Rond de eurocrises vertoonden de ontwikkeling van de kapitaalmarktrentes van Italië en Spanje hetzelfde beeld.: de rente liep op en het verschil met Duitsland werd groter. Na de beroemde Draghi-woorden (Whatever it takes …) in juli 2012 is de euro-onrust bedwongen en daalden de 10-jaars rentes in beide landen in het zelfde tempo. Maar nu er weer wat turbulentie ontstaat zien wij dat Italië’s rente sterker wordt beïnvloed dan die van Spanje: zie grafieken. Dit mag worden toegeschreven aan het voortvarender beleid in Madrid.


Grafiek: 10-jaarsrente BRD, Spanje en Italië vanaf april 2011. Bron VWD


Grafiek: verschil 10-jaarsrente BRD, Spanje en Italië vanaf 1-1l 2014. Bron VWD

Als de acties van Europese politici dan nauwelijks reden tot hoop geven, mag er dan hulp uit het buitenland worden verwacht, uit de V.S. of China?
Het antwoord uit China is wat mij betreft eenduidig: hier zal de redding niet vandaan komen. De Chinese economie vertraagt, de vastgoedbubbel loopt (langzaam?) leeg en de stimulerings-programma’s – budgetair en monetair – die nu mondjesmaat worden ingezet, zijn net voldoende om een verdere teruggang te voorkomen.
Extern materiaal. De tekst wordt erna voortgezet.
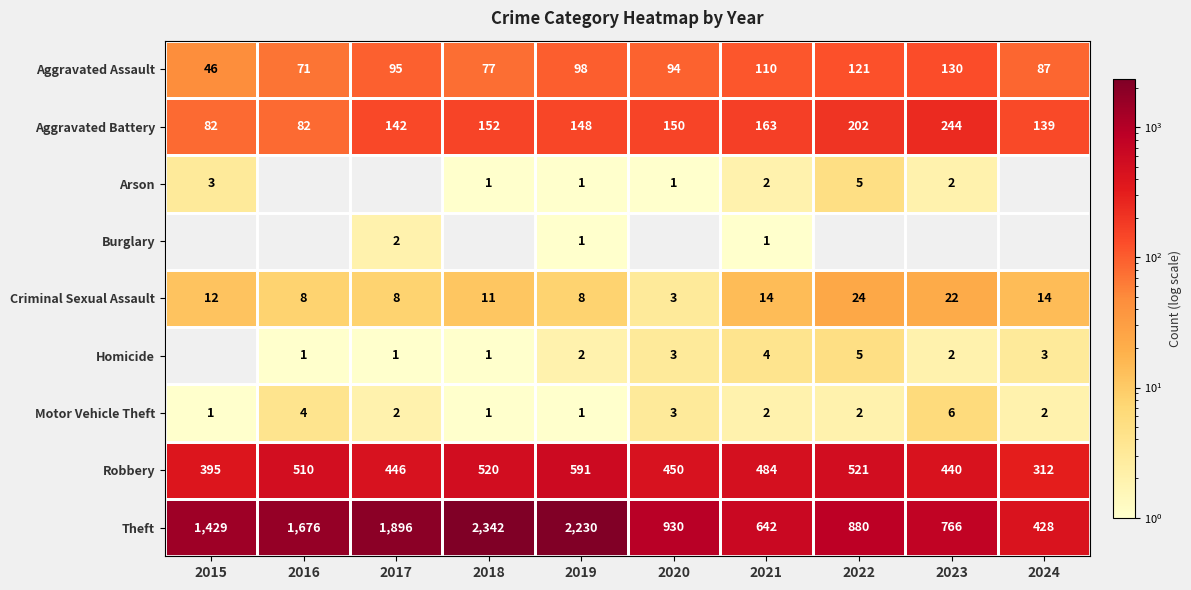

What is the difference between the second highest and minimum values in the Motor Vehicle Theft series?

3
Het antwoord uit Amerika is minder eenduidig. Zeer goede cijfers worden nog steeds afgewisseld met een kleiner aantal slechte indicatoren. Dit laatste gaf één Fed-bestuurder, Bullard, zelfs aanleiding om te pleiten voor een uitstel van het einde van QE (het opkoopprogramma van overheidsobligaties van de Federal Reserve). Zo’n actie heeft dan ook meteen (tijdelijk) tot gevolg dat de rente in de V.S. ophoudt te stijgen en de dollar verzwakt.
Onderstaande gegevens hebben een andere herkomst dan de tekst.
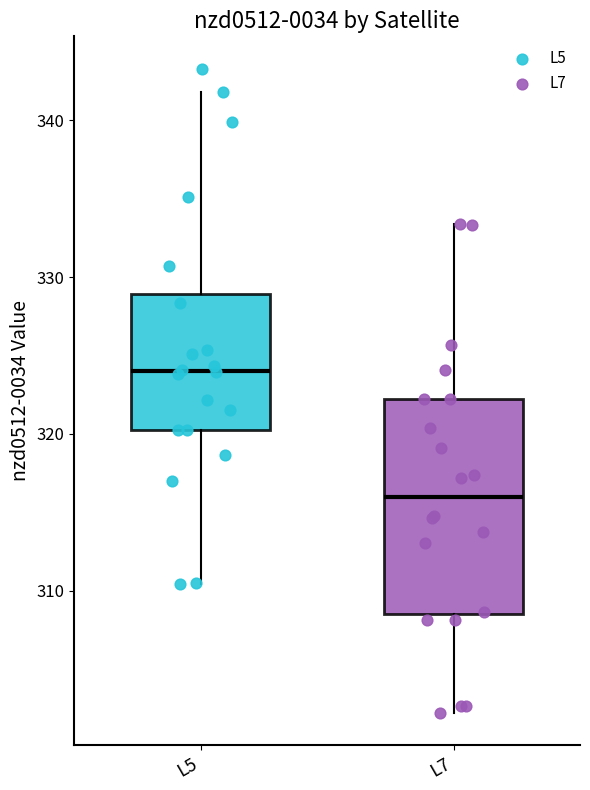

Where does the median line of the box for L7 sit on the y-axis? The values are not printed on the chart, so give them approximately, as read against the axis.

316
Grafiek: Euro/Dollar-koers Bron VWD


Grafiek: Verschil 10-jaars rente staatsleningen V.S. -/- Duitsland

Wij hebben vooralsnog meer oog voor de goede cijfers, bijvoorbeeld de positieve ontwikkeling bij de jobless claims, die de laagste stand sinds 2009 wist te bereiken. Het herstel in de VS zet dus door, maar met horten en stoten.

Hoeveel lager?

Ondanks de verwachte economische steun uit de V.S. is niet uit te sluiten dat de rente in de eurozone en in Nederland nog lager kan.
Drie economieën strijden om de laagste kapitaalmarktrente in de wereld, Duitsland, Japan en Zwitserland. Bij een rendement op 10-jaars staatsobligaties van 0,5% lijkt zo’n beetje de “absolute” (?) bodem te liggen. Dat betekent dat de Duitse rente nog 30 basispunten kan dalen en de Nederlandse nog 50 basispunten.
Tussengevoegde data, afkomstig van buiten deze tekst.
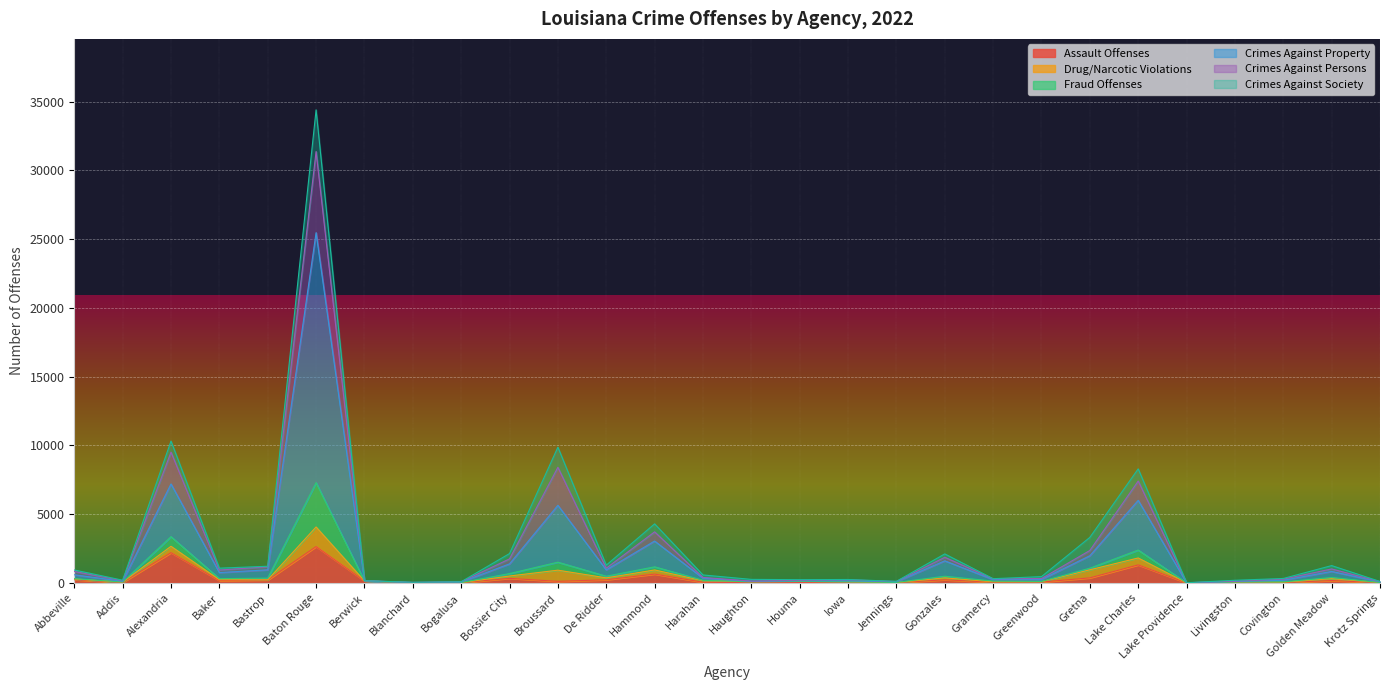

True or false: Crimes Against Persons has a value of 12075 at Baton Rouge.

False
Grafiek. Rendement op tienjaars staasleningen, BRD, Zwitserland en Japan.

En de “echte” bodem van 0% voor de nominale rente , zou die dan niet gehaald kunnen worden? Als Japan in dit verband een aanwijzing kan vormen, is 0% niet waarschijnlijk. Ondanks jaren met negatieve inflatie – 1998-2003, 2009-2010, 2013 – heeft de nominale rente nooit de 0% gehaald. Het laagste niveau was 0,45% op 13 juni 2003: zie grafieken.

Grafiek. Tienjaars rente Japan Bron VWD

Grafiek. Inflatie in Japan. Bron: Trading Economics.

Kortom wij zitten in Europa dicht bij het laagste punt, maar in termen van obligatiebeleggers is 0,3% daling wel een zeer forse stap.

Franke J. Burink
Castanje Vermogensbeheer

Start met Automatisch Beleggen

Dit bericht delen
Share on facebook
Facebook
Share on twitter
Twitter
Share on linkedin
LinkedIn
Share on whatsapp
WhatsApp
Share on email
Email

1 reactie op “Hoeveel lager kan die rente nog?”

  1. Avatar

    Het kan lager dan dat je denkt, en hoopt dat het zal gaan..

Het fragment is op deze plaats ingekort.